There are two other side plots in the episode: Agent Strickland and McGee losing his NCIS ID. Agent Strickland, Mike Franks' last partner, temporarily joins the team while she is waiting to retire in two weeks. However, she is allowed to retire early after she gets injured in the field with this causing her to develop a strong grudge against DiNozzo. Meanwhile, McGee loses his ID and tries to find it, knowing that he would face severe punishment if the loss is found out. He admits this to Gibbs, and later Vance gives him his ID, saying it was found at RFK Stadium where McGee had gone earlier. McGee manages to escape punishment, however, due to his idea to use Twitter to stop the bombing.

== Production ==
"Under the Radar" was written by George Schenck and Frank Cardea and directed by Dennis Smith. Executive producer Gary Glasberg called the episode "a 'reset' for us", because it's the first episode after Cote de Pablo left NCIS. Glasberg wanted the episode to "give people an NCIS that is the reason they tune in and have some fun and some lightness and have a really good prime story and an investigation". Glasberg added that "it really feels like a strong, old-time NCIS episode". "[Ziva's absence is] a big part of quite a few episodes", and it will be "glances and references to the empty desk". About how the rest of the team are going to react on the empty desk, Glasberg said "We’re really trying to approach this as realistically and organically as possible, and it’s going to take time for our characters to move on".

Following Cote de Pablo's exit the opening credit in the episode was changed. "[It's] a different main title sequence, [and that] was an interesting process, [both] emotional and challenging", according to Glasberg.

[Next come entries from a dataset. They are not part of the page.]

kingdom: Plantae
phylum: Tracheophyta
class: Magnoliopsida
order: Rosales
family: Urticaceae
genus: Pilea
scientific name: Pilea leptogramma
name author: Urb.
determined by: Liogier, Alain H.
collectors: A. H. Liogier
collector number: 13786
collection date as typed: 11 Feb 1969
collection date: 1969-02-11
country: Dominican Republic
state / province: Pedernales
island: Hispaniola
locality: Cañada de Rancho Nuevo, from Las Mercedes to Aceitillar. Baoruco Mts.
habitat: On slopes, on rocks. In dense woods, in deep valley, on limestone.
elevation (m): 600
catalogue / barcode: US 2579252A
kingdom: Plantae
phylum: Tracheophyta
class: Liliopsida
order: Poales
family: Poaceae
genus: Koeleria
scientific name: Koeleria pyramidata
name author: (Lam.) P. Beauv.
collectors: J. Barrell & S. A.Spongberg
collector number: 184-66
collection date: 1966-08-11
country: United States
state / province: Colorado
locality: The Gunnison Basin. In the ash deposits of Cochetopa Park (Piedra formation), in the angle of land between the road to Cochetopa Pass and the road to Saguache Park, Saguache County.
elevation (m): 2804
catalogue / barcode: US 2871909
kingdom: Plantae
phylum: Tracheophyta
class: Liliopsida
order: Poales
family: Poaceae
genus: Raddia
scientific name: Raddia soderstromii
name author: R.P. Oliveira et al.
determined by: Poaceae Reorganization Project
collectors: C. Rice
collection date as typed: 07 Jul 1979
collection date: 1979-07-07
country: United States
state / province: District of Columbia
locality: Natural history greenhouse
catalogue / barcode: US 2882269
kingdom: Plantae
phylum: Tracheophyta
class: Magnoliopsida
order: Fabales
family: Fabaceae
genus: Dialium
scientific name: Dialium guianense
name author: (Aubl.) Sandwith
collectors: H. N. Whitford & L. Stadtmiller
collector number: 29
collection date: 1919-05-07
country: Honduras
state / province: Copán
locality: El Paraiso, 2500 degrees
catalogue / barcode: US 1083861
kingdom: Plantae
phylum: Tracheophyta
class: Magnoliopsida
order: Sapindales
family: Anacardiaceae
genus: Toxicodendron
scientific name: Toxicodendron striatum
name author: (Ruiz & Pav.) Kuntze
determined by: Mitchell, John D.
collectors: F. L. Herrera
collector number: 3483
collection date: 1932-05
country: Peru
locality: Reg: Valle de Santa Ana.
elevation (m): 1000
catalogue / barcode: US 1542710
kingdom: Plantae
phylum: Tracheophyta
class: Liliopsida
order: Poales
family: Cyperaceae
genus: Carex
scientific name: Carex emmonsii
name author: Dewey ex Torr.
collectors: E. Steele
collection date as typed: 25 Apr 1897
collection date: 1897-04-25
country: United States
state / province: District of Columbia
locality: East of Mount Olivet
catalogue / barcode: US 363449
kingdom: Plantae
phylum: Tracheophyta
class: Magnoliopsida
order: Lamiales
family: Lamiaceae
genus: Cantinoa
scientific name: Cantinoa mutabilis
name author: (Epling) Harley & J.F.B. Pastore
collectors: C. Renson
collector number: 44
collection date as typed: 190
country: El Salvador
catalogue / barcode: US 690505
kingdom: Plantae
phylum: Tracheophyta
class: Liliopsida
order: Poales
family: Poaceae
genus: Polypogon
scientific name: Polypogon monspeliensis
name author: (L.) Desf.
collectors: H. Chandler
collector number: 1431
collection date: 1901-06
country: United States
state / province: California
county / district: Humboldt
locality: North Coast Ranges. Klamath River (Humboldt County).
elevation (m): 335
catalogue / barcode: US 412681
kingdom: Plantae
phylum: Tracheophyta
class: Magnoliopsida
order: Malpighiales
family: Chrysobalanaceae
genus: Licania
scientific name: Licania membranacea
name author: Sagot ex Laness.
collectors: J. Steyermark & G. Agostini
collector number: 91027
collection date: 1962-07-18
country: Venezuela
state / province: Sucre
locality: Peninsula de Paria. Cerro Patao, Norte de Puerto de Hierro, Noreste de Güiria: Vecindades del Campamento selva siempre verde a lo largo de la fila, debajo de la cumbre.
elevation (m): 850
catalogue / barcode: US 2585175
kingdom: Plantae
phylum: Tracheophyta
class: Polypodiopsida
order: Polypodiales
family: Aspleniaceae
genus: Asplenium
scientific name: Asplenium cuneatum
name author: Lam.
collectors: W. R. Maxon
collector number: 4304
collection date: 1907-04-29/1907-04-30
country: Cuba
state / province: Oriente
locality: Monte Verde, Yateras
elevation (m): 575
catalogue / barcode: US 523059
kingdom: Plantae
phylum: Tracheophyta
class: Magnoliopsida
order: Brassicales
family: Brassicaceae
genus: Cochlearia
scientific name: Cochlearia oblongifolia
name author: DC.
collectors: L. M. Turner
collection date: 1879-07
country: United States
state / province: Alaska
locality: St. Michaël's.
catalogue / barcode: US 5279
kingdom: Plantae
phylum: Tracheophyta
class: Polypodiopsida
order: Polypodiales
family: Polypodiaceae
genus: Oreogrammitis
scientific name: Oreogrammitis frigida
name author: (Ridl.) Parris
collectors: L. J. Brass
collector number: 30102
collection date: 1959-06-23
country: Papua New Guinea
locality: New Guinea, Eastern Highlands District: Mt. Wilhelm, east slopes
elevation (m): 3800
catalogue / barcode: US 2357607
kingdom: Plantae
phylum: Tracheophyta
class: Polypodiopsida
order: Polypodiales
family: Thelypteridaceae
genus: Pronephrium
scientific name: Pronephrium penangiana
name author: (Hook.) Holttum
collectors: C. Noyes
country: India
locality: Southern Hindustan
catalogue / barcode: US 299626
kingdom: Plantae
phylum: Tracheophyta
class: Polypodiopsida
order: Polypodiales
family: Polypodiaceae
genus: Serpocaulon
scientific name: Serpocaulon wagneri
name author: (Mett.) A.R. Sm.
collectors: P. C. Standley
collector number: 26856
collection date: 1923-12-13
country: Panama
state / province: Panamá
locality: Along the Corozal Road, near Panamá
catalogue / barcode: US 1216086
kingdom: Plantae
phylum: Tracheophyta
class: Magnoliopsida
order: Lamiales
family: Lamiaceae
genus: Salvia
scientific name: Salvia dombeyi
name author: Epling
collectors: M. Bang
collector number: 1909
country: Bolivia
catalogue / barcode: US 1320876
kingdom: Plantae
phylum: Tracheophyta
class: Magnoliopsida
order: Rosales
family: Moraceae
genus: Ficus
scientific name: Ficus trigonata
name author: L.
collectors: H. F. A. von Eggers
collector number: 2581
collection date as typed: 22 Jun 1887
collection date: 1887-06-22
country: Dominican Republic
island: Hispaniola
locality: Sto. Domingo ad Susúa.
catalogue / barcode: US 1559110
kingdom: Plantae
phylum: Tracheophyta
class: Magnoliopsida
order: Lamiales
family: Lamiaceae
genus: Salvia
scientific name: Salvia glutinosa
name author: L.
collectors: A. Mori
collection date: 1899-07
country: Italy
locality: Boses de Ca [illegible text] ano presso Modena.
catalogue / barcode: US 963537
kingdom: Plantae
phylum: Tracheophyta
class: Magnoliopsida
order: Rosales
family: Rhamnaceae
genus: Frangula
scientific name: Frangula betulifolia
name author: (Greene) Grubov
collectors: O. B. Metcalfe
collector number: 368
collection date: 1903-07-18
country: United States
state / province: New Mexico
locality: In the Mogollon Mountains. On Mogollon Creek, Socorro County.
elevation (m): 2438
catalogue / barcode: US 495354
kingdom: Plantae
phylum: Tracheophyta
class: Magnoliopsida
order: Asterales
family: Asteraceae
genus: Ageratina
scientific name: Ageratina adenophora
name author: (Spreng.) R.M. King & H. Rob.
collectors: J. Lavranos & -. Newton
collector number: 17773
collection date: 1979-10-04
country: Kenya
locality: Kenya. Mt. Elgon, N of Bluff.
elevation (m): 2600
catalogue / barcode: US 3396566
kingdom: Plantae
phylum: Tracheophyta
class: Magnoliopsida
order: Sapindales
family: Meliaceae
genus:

On August 7, 2013, it was announced that Roma Maffia was cast as NCIS special agent Vera Strickland. Her character is "Considered 'one of the boys', [and] goes all the way back to NIS and Mike Franks". According to Glasberg, she is "a woman in her 50s who is a few days away from retirement and just needs to fill the desk time". A younger version of Strickland appears as a main character in the 2024 prequel series NCIS: Origins, played by Diany Rodriguez.

== Reception ==
"Under the Radar" was seen by 18.33 million live viewers following its broadcast on October 8, 2013, with a 2.8/9 share among adults aged 18 to 49. A rating point represents one percent of the total number of television sets in American households, and a share means the percentage of television sets in use tuned to the program. In total viewers, "Under the Radar" easily won NCIS and CBS the night. Compared to the last episode "Past, Present, and Future", "Under the Radar" was down in viewers and adults 18–49.

Douglas Wolfe from TV Fanatic gave the episode 4.5/5 and stated that "The first NCIS episode without Ziva was fast-paced and still interesting, which is hardly surprising, given the quality of writing for this show".